WHAT THE TASK REQUIRES: Rewrite as a JSON list of strings, one per line, the lines beginning at the line that contains "Here, each photo" and ending after the line that contains "dist [0.000481, 0.000674]", with any blank lines left out.

PROVIDED MATERIAL:
────────────────────
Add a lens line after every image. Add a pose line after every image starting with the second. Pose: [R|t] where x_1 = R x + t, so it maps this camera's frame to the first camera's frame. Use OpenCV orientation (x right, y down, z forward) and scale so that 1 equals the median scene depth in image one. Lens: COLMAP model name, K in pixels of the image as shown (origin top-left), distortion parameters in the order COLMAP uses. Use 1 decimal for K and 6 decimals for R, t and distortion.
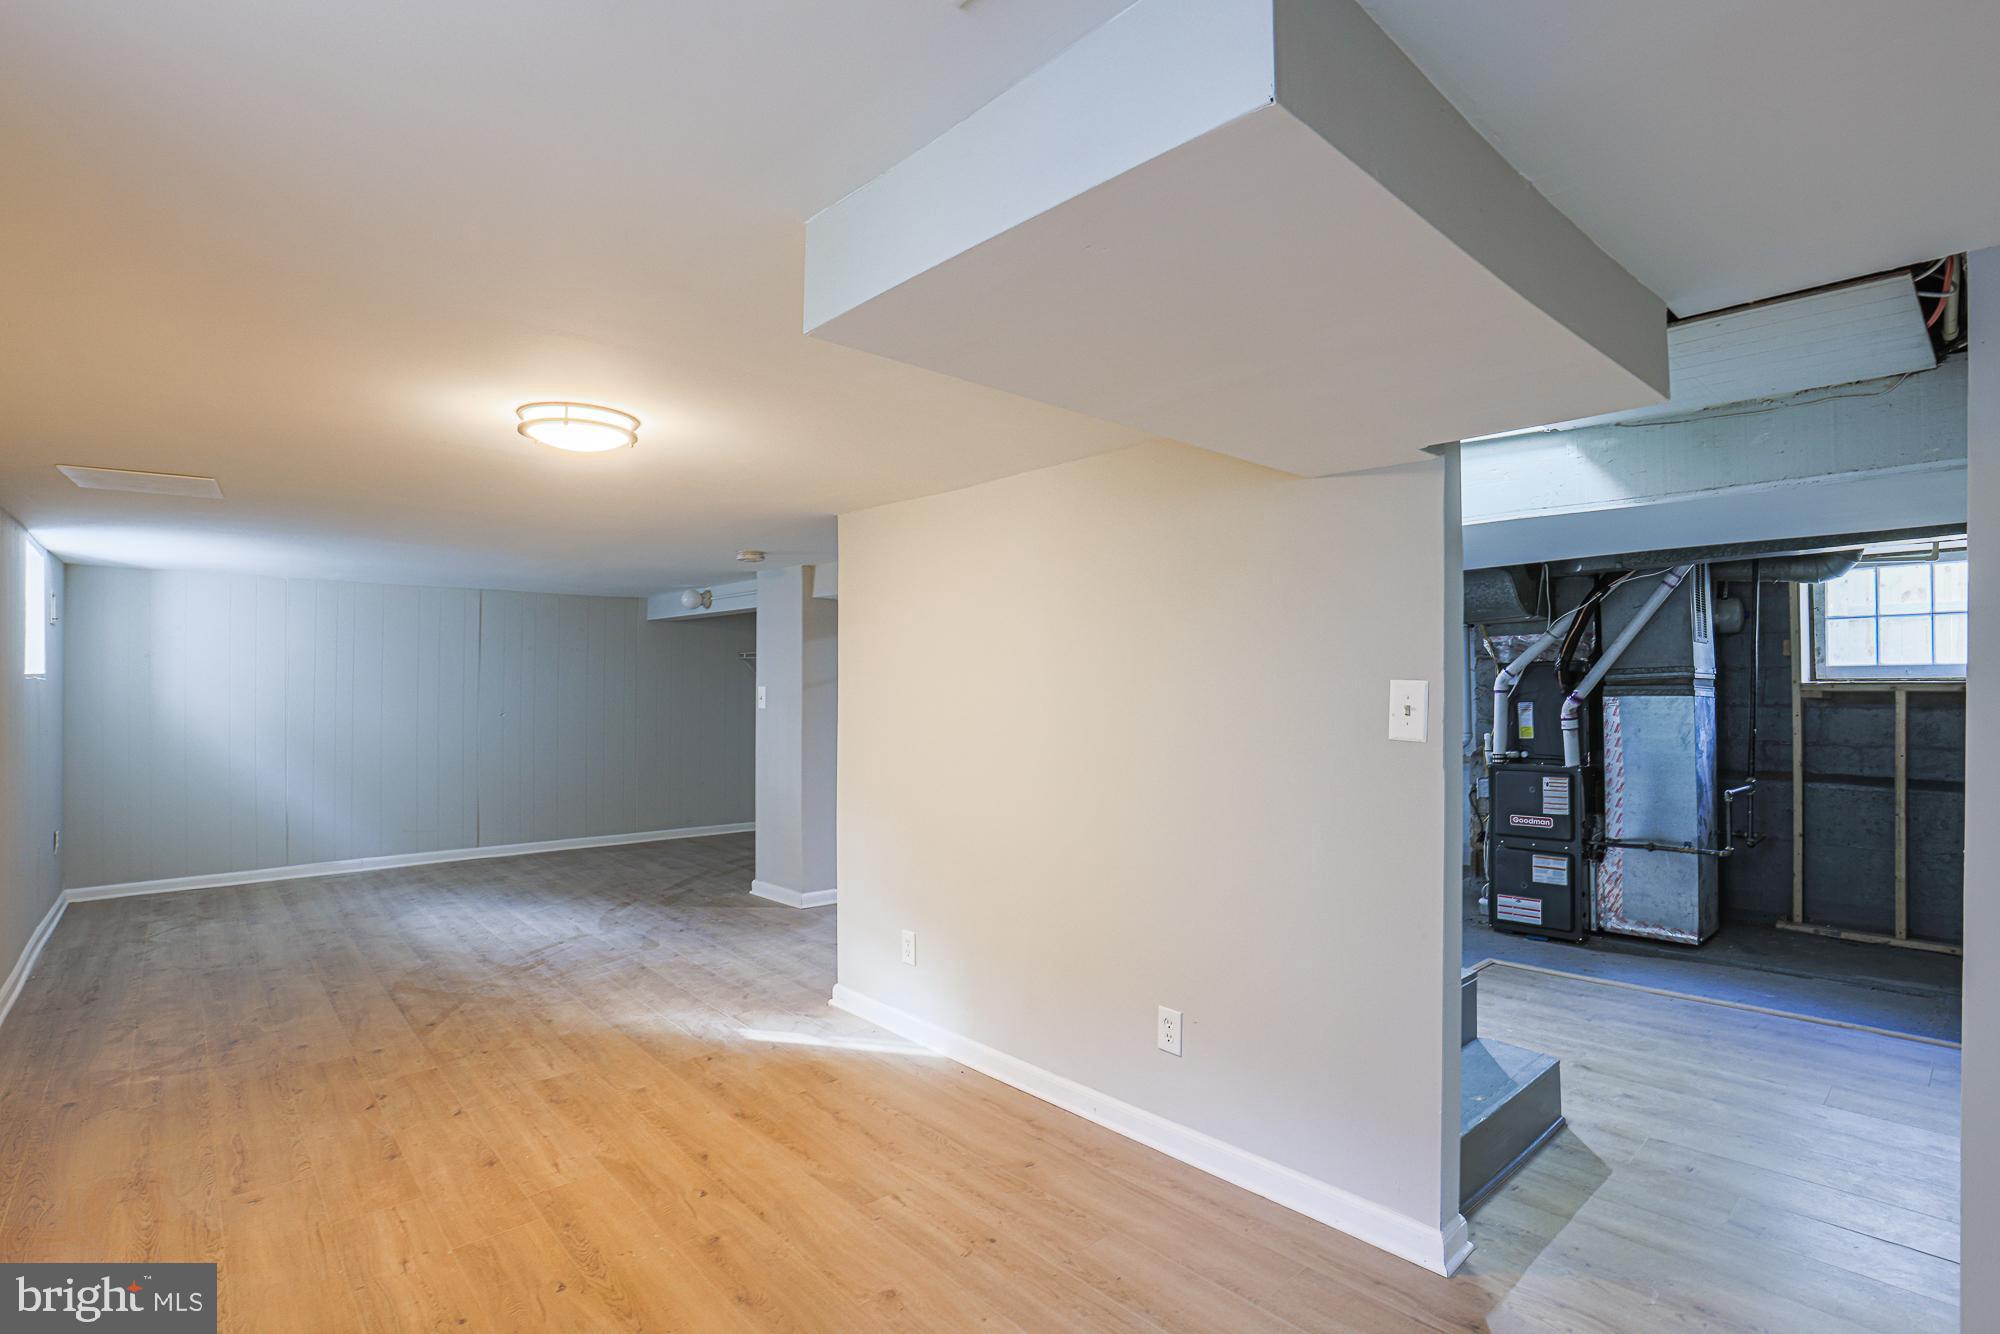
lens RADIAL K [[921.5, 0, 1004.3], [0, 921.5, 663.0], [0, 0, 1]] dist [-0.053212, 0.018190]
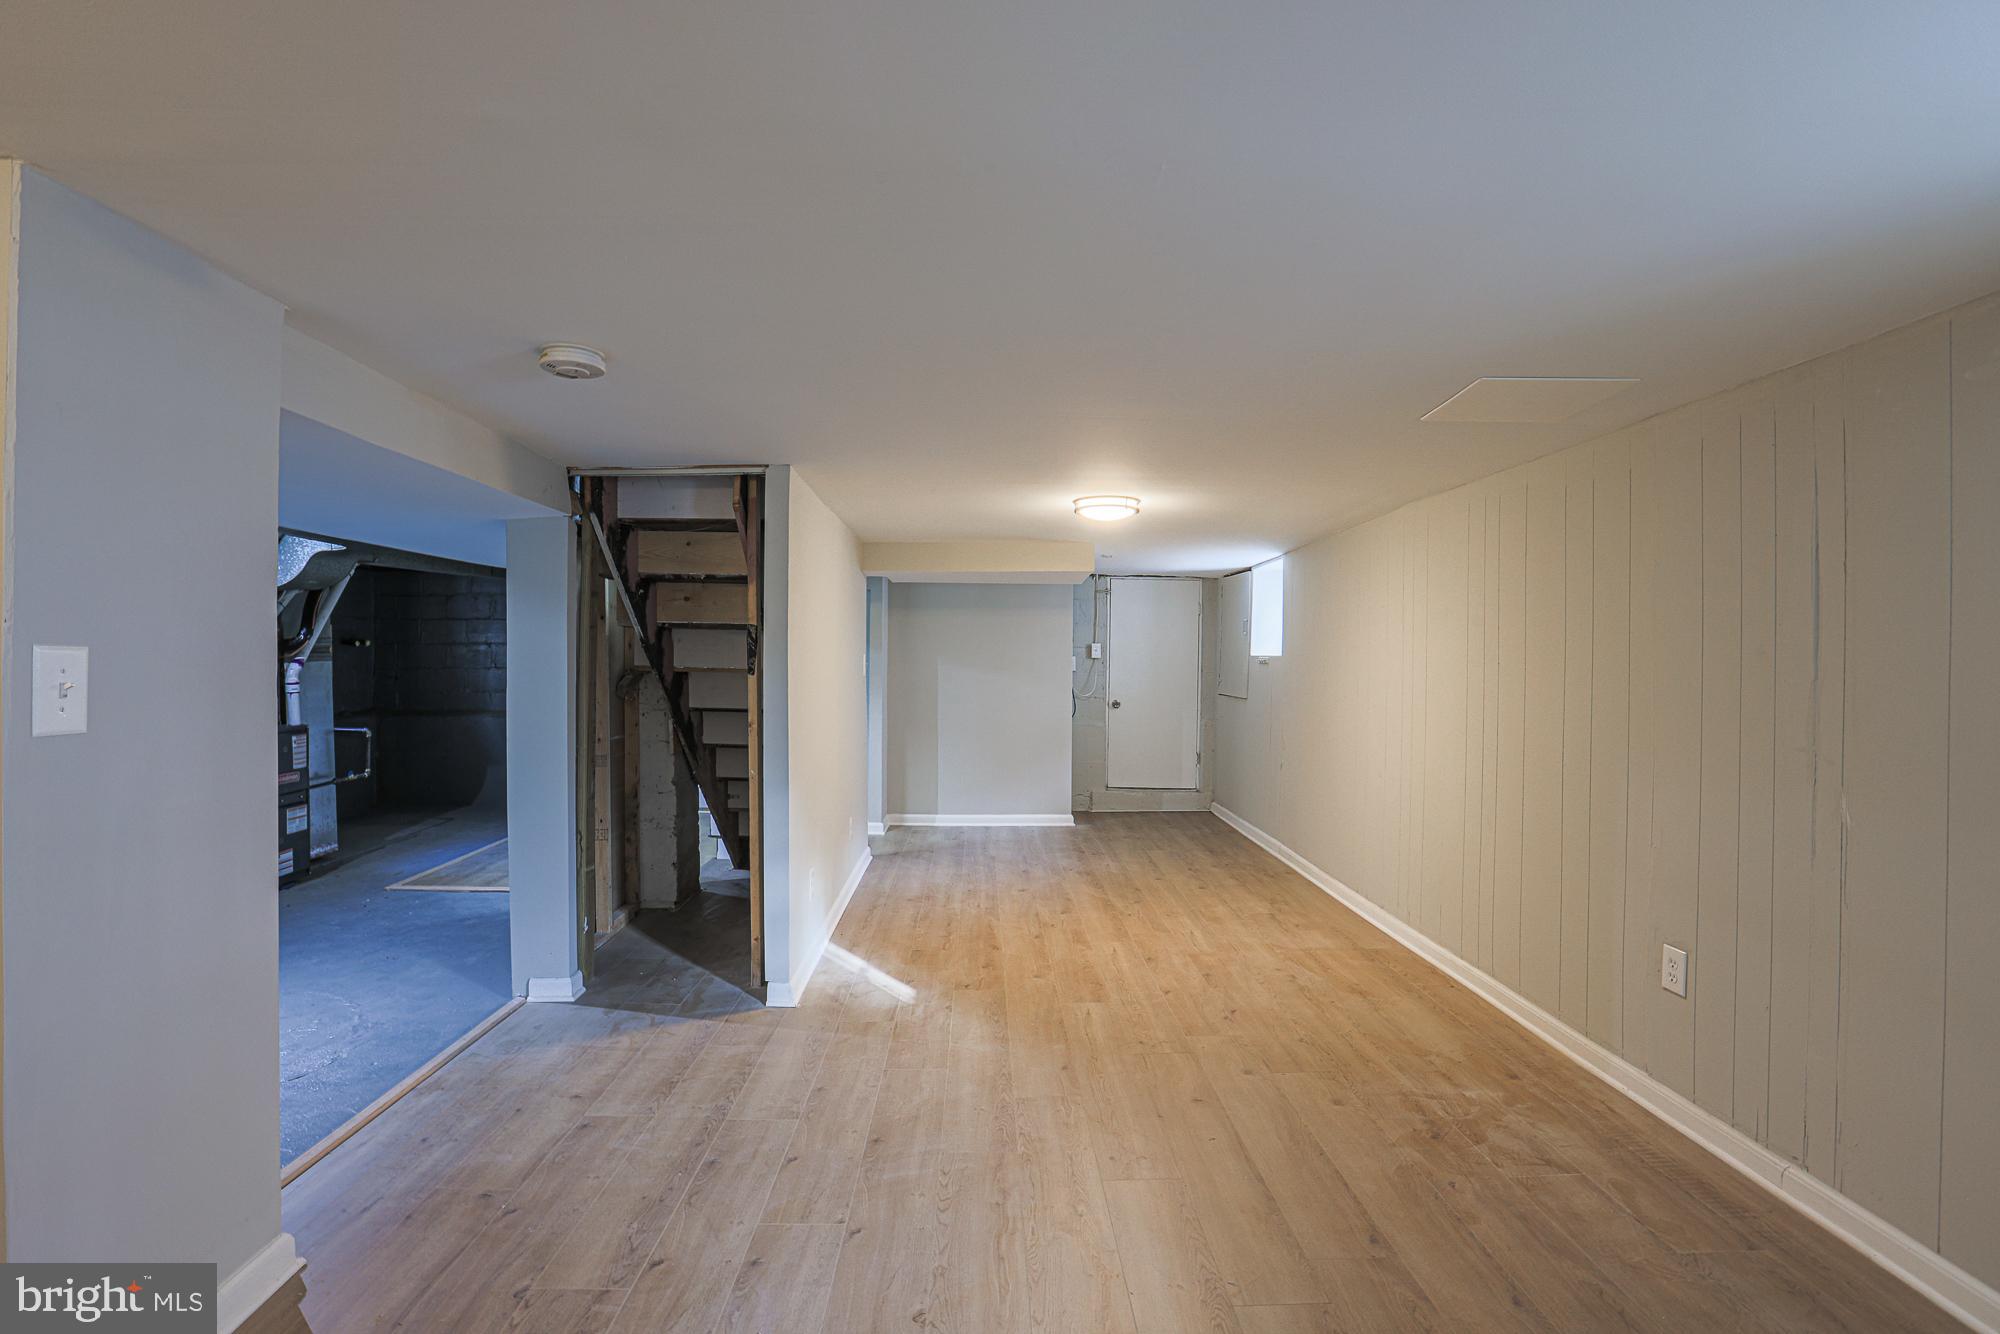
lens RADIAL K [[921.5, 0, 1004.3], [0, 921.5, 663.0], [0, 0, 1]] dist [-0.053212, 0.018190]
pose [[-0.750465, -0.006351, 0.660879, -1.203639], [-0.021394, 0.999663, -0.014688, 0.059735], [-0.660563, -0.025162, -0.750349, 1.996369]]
────────────────────
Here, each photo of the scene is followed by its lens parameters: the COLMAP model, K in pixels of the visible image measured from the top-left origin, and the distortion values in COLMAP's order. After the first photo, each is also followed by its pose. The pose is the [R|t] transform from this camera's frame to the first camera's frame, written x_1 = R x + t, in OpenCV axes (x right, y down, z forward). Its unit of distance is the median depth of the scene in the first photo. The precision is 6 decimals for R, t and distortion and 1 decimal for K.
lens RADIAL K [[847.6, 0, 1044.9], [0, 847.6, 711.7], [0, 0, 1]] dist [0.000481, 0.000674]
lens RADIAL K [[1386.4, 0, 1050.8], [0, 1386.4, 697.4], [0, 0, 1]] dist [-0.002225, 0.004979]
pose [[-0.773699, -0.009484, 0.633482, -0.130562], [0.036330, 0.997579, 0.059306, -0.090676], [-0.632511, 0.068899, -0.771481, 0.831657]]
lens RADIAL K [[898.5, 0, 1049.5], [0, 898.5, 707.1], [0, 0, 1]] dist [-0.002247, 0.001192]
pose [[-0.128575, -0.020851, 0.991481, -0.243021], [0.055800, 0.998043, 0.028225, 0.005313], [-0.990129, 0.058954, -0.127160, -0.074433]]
────────────────────
ANSWER FOR THIS EXERCISE:
[
  "Here, each photo of the scene is followed by its lens parameters: the COLMAP model, K in pixels of the visible image measured from the top-left origin, and the distortion values in COLMAP's order. After the first photo, each is also followed by its pose. The pose is the [R|t] transform from this camera's frame to the first camera's frame, written x_1 = R x + t, in OpenCV axes (x right, y down, z forward). Its unit of distance is the median depth of the scene in the first photo. The precision is 6 decimals for R, t and distortion and 1 decimal for K.",
  "lens RADIAL K [[847.6, 0, 1044.9], [0, 847.6, 711.7], [0, 0, 1]] dist [0.000481, 0.000674]"
]